Imagine a community with rampant infection, no vaccination.
Now, imagine you drop 2 1,0000 person groups into the middle of this community..
Group A - 10,000 unvaccinated individuals, dropped into this community with wide virus spread. They don't use masks, they don't socially distance. Eventually, 80% will get infected before herd immunity. So 8000 of the 10,000 will get infected. Let's say there is a fatality rate of 1%... so out of the 8000 who get infected, 80 will die.

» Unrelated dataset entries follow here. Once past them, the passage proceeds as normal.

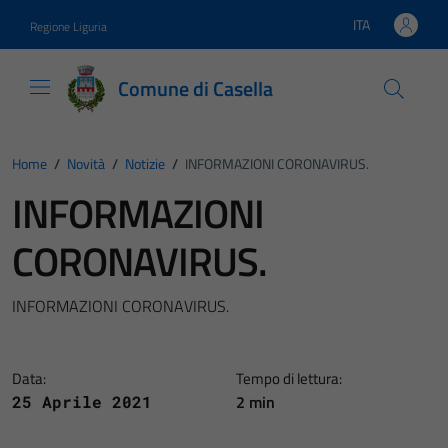
Vai ai contenuti
Vai al footer
ITA
Regione Liguria
Lingua attiva:
Comune di Casella
Home
/
Novità
/
Notizie
/
INFORMAZIONI CORONAVIRUS.
INFORMAZIONI
CORONAVIRUS.
INFORMAZIONI CORONAVIRUS.
Data:
Tempo di lettura:
2 min
25 Aprile 2021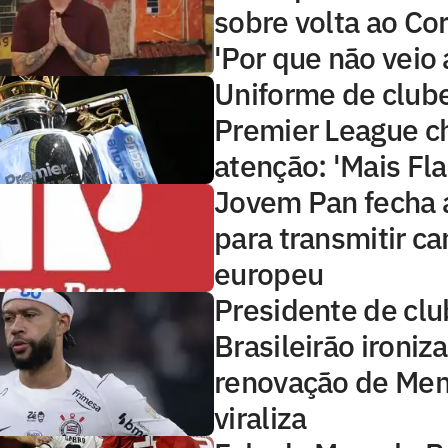
sobre volta ao Cor
'Por que não veio 
Uniforme de club
Premier League 
atenção: 'Mais Fl
Jovem Pan fecha 
para transmitir 
europeu
Presidente de clu
Brasileirão ironiza
renovação de Me
viraliza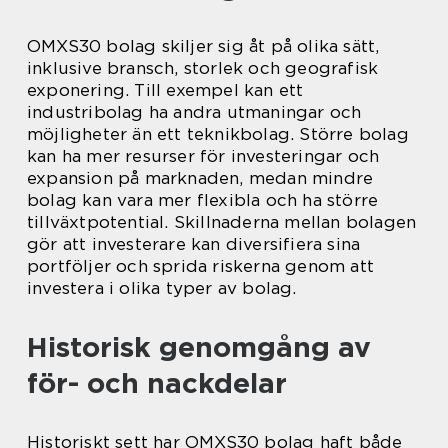
OMXS30 bolag skiljer sig åt på olika sätt,
inklusive bransch, storlek och geografisk
exponering. Till exempel kan ett
industribolag ha andra utmaningar och
möjligheter än ett teknikbolag. Större bolag
kan ha mer resurser för investeringar och
expansion på marknaden, medan mindre
bolag kan vara mer flexibla och ha större
tillväxtpotential. Skillnaderna mellan bolagen
gör att investerare kan diversifiera sina
portföljer och sprida riskerna genom att
investera i olika typer av bolag.
Historisk genomgång av
för- och nackdelar
Historiskt sett har OMXS30 bolag haft både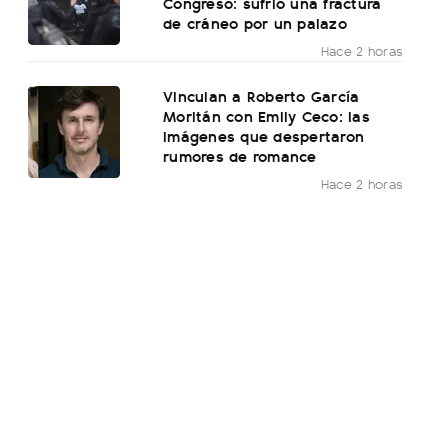
Congreso: sufrió una fractura
de cráneo por un palazo
Hace 2 horas
Vinculan a Roberto García
Moritán con Emily Ceco: las
imágenes que despertaron
rumores de romance
Hace 2 horas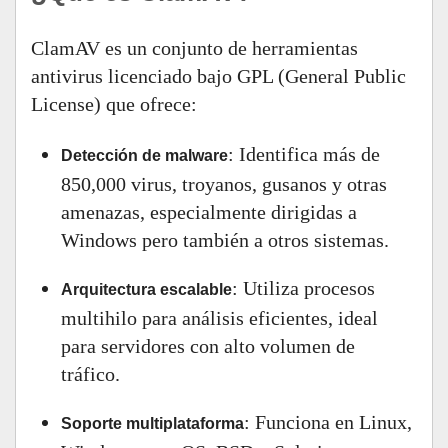
ClamAV es un conjunto de herramientas
antivirus licenciado bajo GPL (General Public
License) que ofrece:
: Identifica más de
Detección de malware
850,000 virus, troyanos, gusanos y otras
amenazas, especialmente dirigidas a
Windows pero también a otros sistemas.
: Utiliza procesos
Arquitectura escalable
multihilo para análisis eficientes, ideal
para servidores con alto volumen de
tráfico.
: Funciona en Linux,
Soporte multiplataforma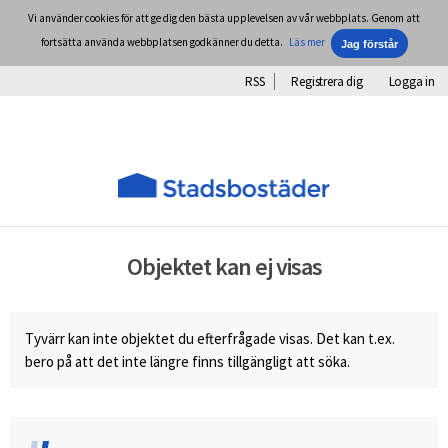
Vi använder cookies för att ge dig den bästa upplevelsen av vår webbplats. Genom att
fortsätta använda webbplatsen godkänner du detta.
Läs mer
RSS
Registrera dig
Logga in
Objektet kan ej visas
Tyvärr kan inte objektet du efterfrågade visas. Det kan t.ex.
bero på att det inte längre finns tillgängligt att söka.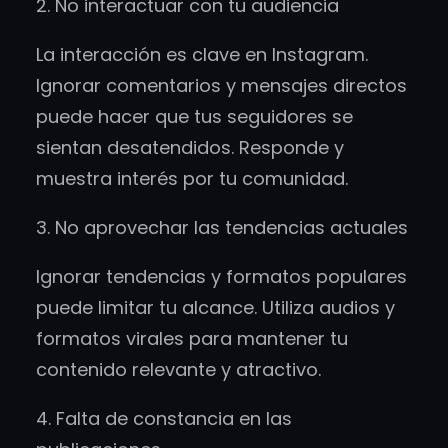
2. No interactuar con tu audiencia
La interacción es clave en Instagram.
Ignorar comentarios y mensajes directos
puede hacer que tus seguidores se
sientan desatendidos. Responde y
muestra interés por tu comunidad.
3. No aprovechar las tendencias actuales
Ignorar tendencias y formatos populares
puede limitar tu alcance. Utiliza audios y
formatos virales para mantener tu
contenido relevante y atractivo.
4. Falta de constancia en las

Now, group B -- 10,000 vaccinated individuals (90% effective vaccine) gets dropped into the middle of the community. Instead of 8,000 getting infected... it's down to 800. That's still a lot of people. Instead of 80 people dying, it's "only" 8 people. Now, evidence suggests the vaccines are even more effective against death -- closer to 98-99%. So, it may be "only" 1-2 deaths.
That's a great improvement. Going from 80 deaths per 10,000 people to 1-2 deaths per 10,000 people is fantastic. But is it enough to abandon masks? That would still equate to tens of thousands of deaths on a national level.
Point being: It's about community protection, not individual protection. If you eliminate widespread community infection -- then 90% effective vaccines can work to continue to keep the community safe.... no masks or social distancing required.
But as long as there is widespread community infection, then isolated vaccinations are not very protective.
The goal of the CDC and public health plans: Continue to use ALL measures: social distancing, masking, and vaccines to drive away the virus. Once the virus is basically gone, then vaccinations will prevent it from coming back.